Pat Buchanan’s sad, racist book “Suicide of a Superpower” got a we-read-it-so-you-don’t-have-to post on Talking Points Memo today, in which reporter/blogger Jillian Rayfield plucks out a dozen of the old white author’s biggest howlers.

While they’re all pretty bad, this one stood out for me, especially given the context of an earlier chapter in which Buchanan says simply that “Mexico is moving north”:

Americans who seek stricter immigration control have been charged with many social sins: racism, xenophobia, nativism. Yet none has sought to expel any fellow American based on color or creed. We have only sought to preserve the country we grew up in. Do not people everywhere do that, without being reviled? What motivates people who insist that America’s doors be held open wide until the European majority has disappeared?

What is their grudge against the old America that eats at their heart?

A lot of people will probably spot immediately what’s so weird about this — that Buchanan is defending dominance of America by people he outright identifies as “European,” while he seems to have a problem with people from America (that is, adapting Buchanan’s nomenclature, Americans) being on the land Europeans arrived at and claimed much later.
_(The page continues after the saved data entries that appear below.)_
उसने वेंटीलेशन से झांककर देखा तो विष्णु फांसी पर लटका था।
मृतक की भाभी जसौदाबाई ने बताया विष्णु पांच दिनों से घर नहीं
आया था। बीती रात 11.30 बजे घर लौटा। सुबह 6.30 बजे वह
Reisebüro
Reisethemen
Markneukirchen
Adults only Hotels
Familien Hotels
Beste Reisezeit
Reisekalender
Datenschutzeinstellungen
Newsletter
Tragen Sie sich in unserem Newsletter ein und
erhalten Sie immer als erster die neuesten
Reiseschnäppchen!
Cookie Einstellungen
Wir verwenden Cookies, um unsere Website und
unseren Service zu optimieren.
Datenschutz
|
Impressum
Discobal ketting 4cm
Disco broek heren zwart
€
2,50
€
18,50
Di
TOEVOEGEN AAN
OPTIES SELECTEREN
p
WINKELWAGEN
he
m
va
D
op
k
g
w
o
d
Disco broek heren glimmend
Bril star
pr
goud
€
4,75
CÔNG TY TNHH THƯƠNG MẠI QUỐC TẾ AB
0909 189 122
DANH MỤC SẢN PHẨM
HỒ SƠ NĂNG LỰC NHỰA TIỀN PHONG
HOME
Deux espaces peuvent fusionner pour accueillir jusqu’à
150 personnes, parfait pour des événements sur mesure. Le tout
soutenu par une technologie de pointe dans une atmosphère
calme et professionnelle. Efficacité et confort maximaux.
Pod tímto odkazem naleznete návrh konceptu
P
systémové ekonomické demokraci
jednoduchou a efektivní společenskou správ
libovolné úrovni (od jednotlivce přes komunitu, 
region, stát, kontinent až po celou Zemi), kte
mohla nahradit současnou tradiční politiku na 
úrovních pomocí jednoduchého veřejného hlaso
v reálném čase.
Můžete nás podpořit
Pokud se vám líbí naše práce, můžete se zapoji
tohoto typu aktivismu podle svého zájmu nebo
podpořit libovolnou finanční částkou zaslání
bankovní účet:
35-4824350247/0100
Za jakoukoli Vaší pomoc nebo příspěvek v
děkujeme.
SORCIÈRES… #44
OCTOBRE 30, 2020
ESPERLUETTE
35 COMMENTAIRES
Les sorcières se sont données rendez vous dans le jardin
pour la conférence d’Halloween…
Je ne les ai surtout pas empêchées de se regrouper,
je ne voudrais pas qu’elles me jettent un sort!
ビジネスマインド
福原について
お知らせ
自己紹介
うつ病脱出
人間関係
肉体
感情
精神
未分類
If there is a grudge at work, and I reject the idea there is anything more than simple demographics and inevitability seen here, it would be because Europeans came to where there were already people and beat them back, enslaved them or wiped them out via plague blankets, outright warfare, Trails of Tears and whatnot. There’s no grudge against Old America; if anything, he might be sensing a grudge against those who declared Old America to be the “New World.”

But by all means, Pat, please fight on with the winning slogan “America for Europeans”!